Com a retirada do serrátil anterior se tornará impossível a
realização da abdução do braço acima de 90º. Os músculos
serrátil anterior e peitoral menor são importantes na estabilização
da escápula, porém há alguns outros músculos que atuam em sua
estabilização. São eles: Omo-hióideo, levantador da escápula,
rombóide maior, rombóide menor, músculos do manguito rotador
(supra-espinal, infra-espinal, redondo menor e subescapular),
redondo maior, trapézio, córacobraquial e deltóide.
A
retirada do músculo peitoral maior é o que acarretará na maior
perda de movimentos no membro superior. A flexão do braço é
mantida, pois há uma boa quantidade de músculos que a realizam.
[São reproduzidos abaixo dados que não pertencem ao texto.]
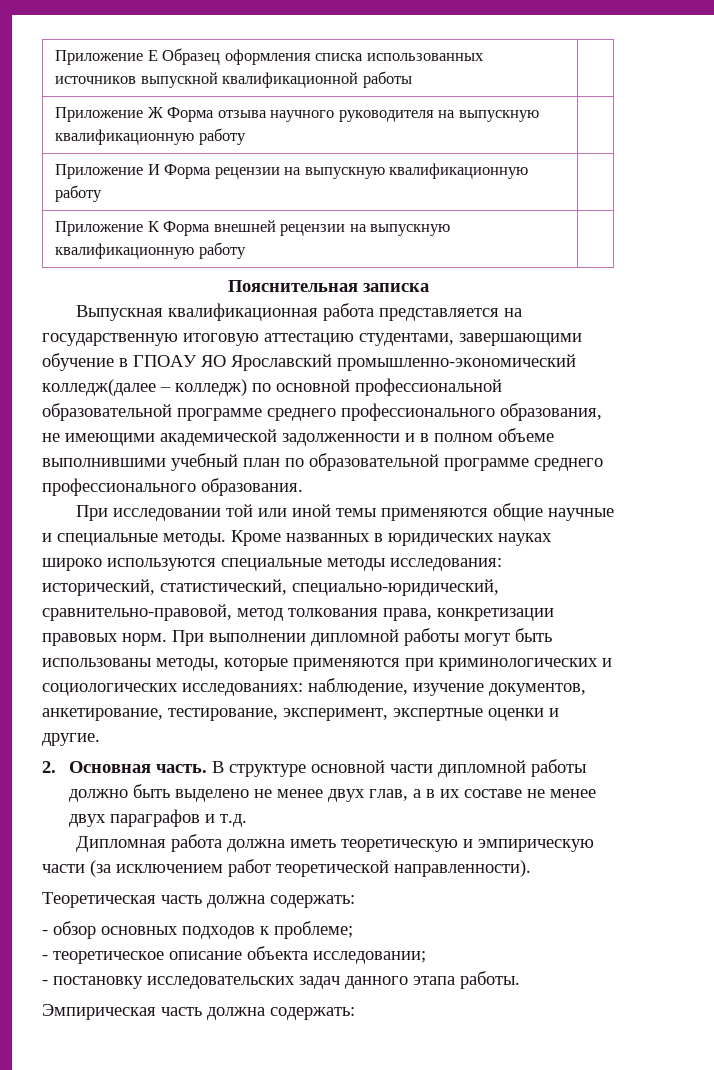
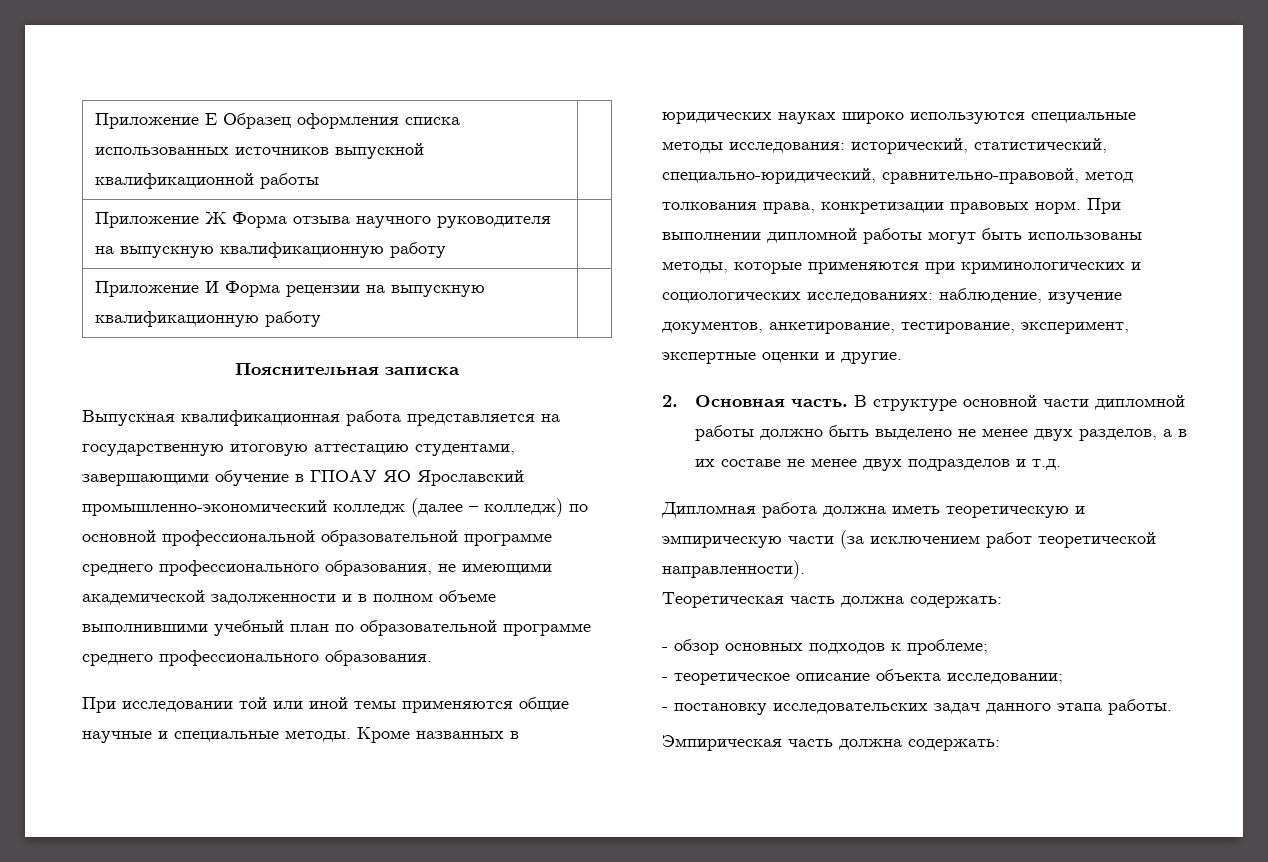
[55,220,451,236] [55,242,246,259] // Приложение К Форма внешней рецензии на выпускную квалификационную работу | -> (321, 319) none
[42,379,156,396] колледж(далее -> [333,498,463,517] колледж (далее
[369,789,409,801] глав, -> [1079,429,1158,441] разделов,
[110,809,201,827] параграфов -> [908,459,1011,471] подразделов

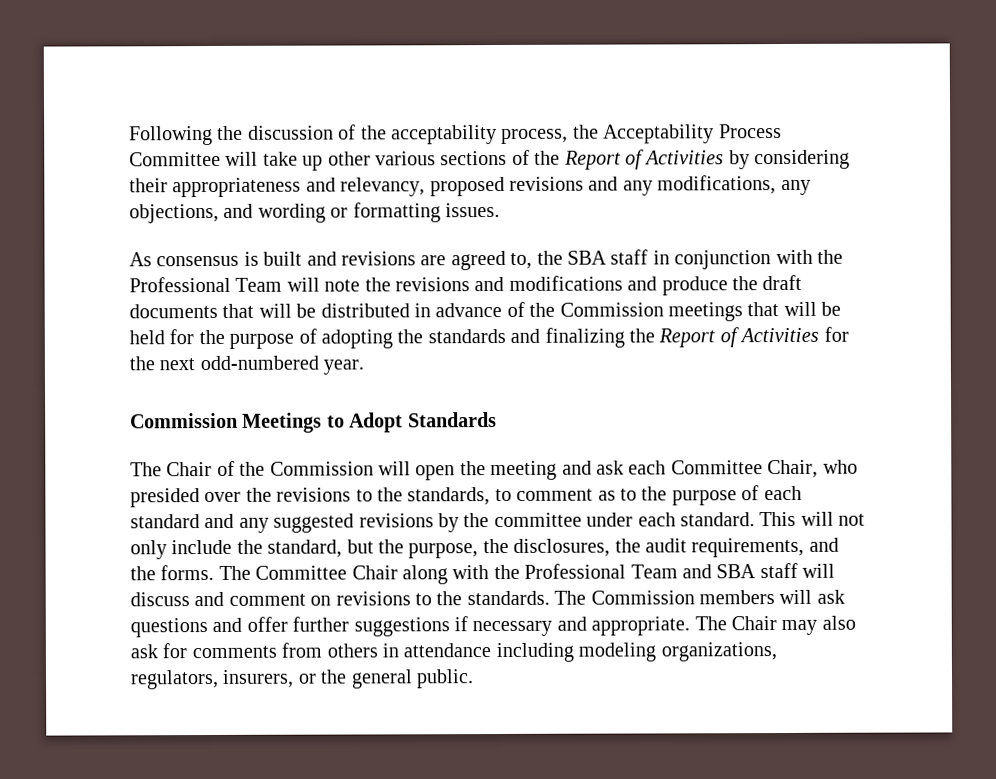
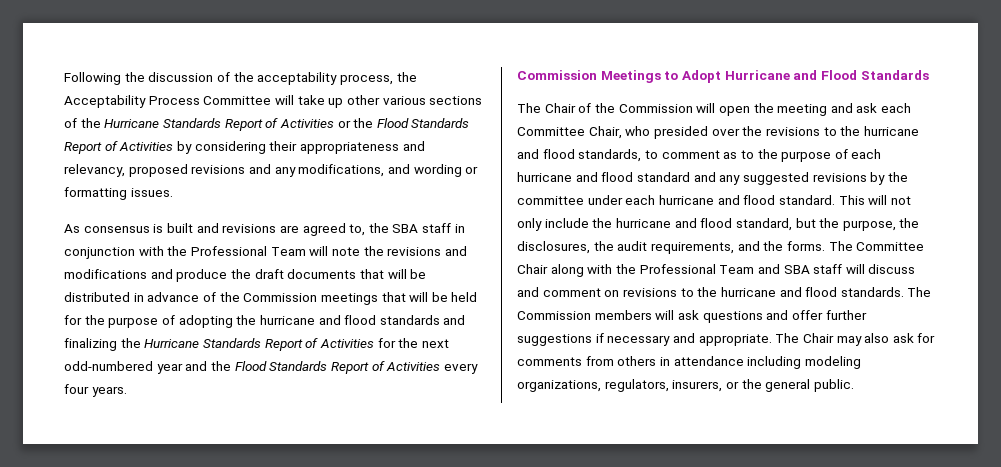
(561, 157) none -> [104,118,470,131] Hurricane Standards Report of Activities or the Flood Standards
[780,179,811,196] [129,203,219,224] any objections, -> (385, 170) none
(424, 336) none -> [259,315,377,325] hurricane and flood
(655, 335) none -> [144,338,261,348] Hurricane Standards
[323,359,365,375] year. -> [156,361,478,374] [64,384,127,397] year and the Flood Standards Report of Activities every four years.
(404, 422) none -> [724,70,857,80] Hurricane and Flood
(403, 494) none -> [863,126,919,136] [517,149,575,159] hurricane and flood
(802, 493) none -> [517,172,634,182] hurricane and flood
(676, 519) none -> [658,195,776,205] hurricane and flood
(263, 546) none -> [615,218,733,228] hurricane and flood
(463, 598) none -> [720,287,838,297] hurricane and flood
Estão entre eles o bíceps braquial, córacobraquial e os feixes
anteriores do deltóide. A abdução do braço sofre perdas
relacionadas a retirada do músculo serrátil anterior e pouco
sofre com a retirada do peitoral maior. Neste caso a abdução do
braço vai ser possível até 90º, sendo impossível acima disso.
Um fato importante citar é que em pacientes que não conseguem
realizar abdução do braço de maneira satisfatória, tendem a
sofrer hipertrofia de trapézio, pois este realiza uma ação
compensatória nesses casos. A adução na horizontal é um
movimento que sofrerá uma perda bastante grande, mas os músculos
córacobraquial, feixes anteriores do deltóide e cabeça curta do
bíceps irão realizar esse movimento. A adução do braço é
prejudicada, mas fica mantida pela a ação dos músculos grande
dorsal, redondo maior, subescapular, infraespinal, redondo menor,
cabeça curta do bíceps, córacobraquial e cabeça longa do tríceps.
A rotação medial é um movimento que é influenciado por muitos
músculos, porém a ação do peitoral maior é muito grande na
rotação medial. Este movimento será prejudicado, mas não
extinto. Os músculos que irão mantê-lo são: grande dorsal,
redondo maior, porção anterior do deltóide, subescapular, cabeça
curta do bíceps (muito pouco) e córacobraquial.
A fisioterapia deve atuar o quanto antes com o objetivo de
recondicionar a paciente a sua nova realidade. Complicações menos frequentes Há também complicações que são observadas com
menor freqüência, e estão entre elas: lesão do nervo
intercostobraquial (raiz de T2), lesão da veia subclávia e de
ramos nervosos do plexo braquial.
A lesão do nervo intercostobraquial causa diminuição ou
perda da sensibilidade da pele da região medial do braço, mas
precisamente na região axilar. A lesão da veia subclávia pode
causar inflamações e predispor ao aparecimento de edema no
membro superior. Quando são lesadas as raízes do plexo braquial
pode ocorrer diminuição de sensibilidade ou de motricidade no
membro superior, de acordo com os nervos que foram lesados. CONCLUSÃO Pode-se
concluir que quanto mais adiantado estiver o estado do tumor
maiores serão as possibilidades de complicações no pós-cirúrgico.
Isso se deve a maior radicalidade cirúrgica
necessária para tumores mais avançados. A tendência
atual é de se optar por técnicas conservadoras sempre que isso
for possível. Em cirurgias radicais as modalidades de complicações
pós-cirúrgicas mais freqüentemente observadas são a limitação
de movimentos e o edema linfático. Outro fator importante é que
estas complicações são mais freqüentes em pacientes idosas e
obesas, quando comparadas com pacientes jovens e com peso normal.
Foi observado também que a mastectomia radical clássica é um técnica
em crescente desuso e que o diagnóstico precoce diminui as
possibilidades de complicações, já que nesses casos as técnicas
conservadoras são utilizadas mais freqüentemente.